Novan mengembuskan napas panjang. Sementara lawan bicaranya menundukkan kepala.

"Dan lo? Kenapa kemarin-kemarin ngilang tanpa kabar?" tanya Novan lagi.

Atlas mengembuskan napas melawat mulutnya. Ya. Lawan bicara Novan sedari tadi adalah Atlas Angkasa Perwiranegara. Pemuda bermata indah yang saat ini sedang menimang rangkaian kalimat yang tepat untk menjelaskan semua hal yang terjadi kepada Novan. Hal-hal yang terkesan mustahil. Dan Atlas sedikit takut kalau-kalau Novan tidak akan mempercayainya.

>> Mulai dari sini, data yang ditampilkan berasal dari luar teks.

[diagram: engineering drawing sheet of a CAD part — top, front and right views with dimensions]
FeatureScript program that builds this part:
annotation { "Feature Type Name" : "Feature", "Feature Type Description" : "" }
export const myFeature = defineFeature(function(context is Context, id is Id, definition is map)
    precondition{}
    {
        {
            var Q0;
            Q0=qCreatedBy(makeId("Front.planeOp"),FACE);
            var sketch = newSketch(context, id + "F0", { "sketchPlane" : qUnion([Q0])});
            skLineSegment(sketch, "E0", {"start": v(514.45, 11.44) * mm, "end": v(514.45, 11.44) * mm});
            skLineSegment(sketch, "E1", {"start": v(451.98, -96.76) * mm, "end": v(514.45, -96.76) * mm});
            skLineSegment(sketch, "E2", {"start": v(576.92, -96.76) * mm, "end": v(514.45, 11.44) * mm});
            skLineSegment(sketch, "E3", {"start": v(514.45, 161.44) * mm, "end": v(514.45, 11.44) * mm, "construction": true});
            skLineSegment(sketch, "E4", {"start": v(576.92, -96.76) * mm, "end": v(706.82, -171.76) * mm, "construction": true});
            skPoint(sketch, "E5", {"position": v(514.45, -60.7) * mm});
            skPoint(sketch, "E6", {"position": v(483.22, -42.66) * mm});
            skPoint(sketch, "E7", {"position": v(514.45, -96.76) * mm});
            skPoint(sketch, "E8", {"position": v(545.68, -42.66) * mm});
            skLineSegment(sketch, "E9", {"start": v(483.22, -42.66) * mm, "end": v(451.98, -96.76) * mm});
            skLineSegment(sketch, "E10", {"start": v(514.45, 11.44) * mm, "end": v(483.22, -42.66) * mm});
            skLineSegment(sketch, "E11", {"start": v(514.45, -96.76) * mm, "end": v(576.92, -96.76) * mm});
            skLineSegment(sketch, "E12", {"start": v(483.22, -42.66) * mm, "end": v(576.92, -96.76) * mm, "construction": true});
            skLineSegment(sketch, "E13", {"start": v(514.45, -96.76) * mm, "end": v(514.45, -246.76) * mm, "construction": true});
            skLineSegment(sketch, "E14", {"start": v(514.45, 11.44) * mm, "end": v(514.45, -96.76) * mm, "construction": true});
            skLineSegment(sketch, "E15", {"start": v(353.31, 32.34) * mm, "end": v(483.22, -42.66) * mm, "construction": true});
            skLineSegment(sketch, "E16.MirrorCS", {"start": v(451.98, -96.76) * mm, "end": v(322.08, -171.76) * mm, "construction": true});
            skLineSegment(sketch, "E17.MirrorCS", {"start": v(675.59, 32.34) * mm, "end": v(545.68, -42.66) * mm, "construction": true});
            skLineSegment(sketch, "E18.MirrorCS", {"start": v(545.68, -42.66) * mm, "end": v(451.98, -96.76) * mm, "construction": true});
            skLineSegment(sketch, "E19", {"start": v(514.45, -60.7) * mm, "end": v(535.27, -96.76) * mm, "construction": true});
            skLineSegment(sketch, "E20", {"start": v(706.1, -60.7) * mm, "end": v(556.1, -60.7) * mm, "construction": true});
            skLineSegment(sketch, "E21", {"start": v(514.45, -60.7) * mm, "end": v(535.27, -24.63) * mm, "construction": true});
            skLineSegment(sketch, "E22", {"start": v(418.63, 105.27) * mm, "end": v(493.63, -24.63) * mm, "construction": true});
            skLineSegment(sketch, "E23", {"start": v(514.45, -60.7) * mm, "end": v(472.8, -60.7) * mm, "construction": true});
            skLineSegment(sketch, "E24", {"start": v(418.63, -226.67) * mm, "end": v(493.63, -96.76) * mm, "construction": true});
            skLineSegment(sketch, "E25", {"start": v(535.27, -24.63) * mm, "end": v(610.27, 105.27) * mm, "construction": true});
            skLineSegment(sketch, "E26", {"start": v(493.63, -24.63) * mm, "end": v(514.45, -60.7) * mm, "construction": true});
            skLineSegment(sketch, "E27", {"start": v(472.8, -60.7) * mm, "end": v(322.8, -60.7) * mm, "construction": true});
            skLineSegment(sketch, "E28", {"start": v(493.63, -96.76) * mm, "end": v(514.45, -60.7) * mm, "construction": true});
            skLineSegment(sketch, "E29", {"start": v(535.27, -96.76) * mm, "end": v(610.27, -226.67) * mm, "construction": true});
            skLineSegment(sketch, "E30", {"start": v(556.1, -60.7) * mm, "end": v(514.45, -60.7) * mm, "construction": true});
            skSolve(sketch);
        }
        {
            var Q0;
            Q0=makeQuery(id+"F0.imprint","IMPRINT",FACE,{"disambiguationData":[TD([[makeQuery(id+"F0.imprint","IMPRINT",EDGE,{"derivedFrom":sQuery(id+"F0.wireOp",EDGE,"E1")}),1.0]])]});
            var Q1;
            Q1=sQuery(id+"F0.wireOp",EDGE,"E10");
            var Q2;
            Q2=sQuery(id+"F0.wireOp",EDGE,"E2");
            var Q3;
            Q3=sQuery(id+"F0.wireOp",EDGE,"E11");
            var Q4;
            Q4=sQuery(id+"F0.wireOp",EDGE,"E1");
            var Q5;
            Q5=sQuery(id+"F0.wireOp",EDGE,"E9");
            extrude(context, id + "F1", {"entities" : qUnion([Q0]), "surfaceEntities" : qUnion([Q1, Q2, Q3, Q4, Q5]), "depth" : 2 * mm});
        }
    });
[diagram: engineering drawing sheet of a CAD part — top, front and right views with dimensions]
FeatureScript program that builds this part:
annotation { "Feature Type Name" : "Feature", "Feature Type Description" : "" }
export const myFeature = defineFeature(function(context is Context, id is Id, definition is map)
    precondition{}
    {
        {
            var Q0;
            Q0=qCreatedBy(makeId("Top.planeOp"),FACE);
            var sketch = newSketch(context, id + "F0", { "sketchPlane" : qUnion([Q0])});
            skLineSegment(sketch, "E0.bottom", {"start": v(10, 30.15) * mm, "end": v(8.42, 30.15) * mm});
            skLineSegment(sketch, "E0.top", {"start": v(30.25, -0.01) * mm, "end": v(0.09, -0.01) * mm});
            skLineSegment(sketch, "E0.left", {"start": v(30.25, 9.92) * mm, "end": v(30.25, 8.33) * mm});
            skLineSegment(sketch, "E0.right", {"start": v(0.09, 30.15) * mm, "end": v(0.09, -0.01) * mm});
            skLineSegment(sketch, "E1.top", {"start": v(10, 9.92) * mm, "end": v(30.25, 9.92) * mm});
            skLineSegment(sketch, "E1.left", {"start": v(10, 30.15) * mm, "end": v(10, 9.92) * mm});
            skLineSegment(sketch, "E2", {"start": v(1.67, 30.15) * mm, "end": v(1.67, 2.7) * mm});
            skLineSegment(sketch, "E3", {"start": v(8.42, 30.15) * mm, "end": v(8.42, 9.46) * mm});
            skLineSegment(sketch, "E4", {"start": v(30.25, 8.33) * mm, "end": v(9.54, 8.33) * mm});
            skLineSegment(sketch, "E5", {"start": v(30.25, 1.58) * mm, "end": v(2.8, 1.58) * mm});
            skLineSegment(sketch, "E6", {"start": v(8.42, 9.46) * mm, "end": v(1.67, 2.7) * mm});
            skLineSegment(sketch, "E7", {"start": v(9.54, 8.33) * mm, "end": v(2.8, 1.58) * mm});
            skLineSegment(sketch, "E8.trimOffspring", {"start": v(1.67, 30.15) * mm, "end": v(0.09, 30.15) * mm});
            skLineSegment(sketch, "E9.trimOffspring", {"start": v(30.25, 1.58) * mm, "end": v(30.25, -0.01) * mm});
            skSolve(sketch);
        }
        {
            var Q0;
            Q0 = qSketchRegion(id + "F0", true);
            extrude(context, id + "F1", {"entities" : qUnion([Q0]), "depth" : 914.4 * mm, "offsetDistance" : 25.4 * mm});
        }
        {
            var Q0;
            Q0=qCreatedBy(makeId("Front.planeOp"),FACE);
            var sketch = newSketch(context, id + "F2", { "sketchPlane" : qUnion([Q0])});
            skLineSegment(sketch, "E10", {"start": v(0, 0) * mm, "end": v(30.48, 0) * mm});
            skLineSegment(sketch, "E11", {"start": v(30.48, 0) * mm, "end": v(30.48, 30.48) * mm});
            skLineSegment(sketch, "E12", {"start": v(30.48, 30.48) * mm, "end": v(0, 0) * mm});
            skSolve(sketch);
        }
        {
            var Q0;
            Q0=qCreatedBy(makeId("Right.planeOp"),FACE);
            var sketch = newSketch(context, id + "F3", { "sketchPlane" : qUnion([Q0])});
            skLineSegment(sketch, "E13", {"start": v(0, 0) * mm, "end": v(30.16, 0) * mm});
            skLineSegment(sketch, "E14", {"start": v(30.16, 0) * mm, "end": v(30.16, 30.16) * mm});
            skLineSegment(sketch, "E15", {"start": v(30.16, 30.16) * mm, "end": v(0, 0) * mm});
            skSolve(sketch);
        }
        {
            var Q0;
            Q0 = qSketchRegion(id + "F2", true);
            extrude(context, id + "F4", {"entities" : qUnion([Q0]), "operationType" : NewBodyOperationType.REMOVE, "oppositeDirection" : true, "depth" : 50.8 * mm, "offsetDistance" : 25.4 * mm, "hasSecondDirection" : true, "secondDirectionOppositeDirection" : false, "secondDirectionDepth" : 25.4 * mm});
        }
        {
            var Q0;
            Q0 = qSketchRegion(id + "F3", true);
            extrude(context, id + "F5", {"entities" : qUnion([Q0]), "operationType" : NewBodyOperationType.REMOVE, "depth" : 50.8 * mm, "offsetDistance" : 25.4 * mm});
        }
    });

"Gue... Bingung gimana jelasinnya."

Novan mengangkat sebelah alis. Sedikit tak paham dengan penuturan sahabatnya barusan. Serumit apa sebenarnya? Dan sesungguhnya tempat ini adalah tempat apa? Mengapa Atlas sampai kesulitan untuk menjawab pertanyaan-pertanyaannya barusan?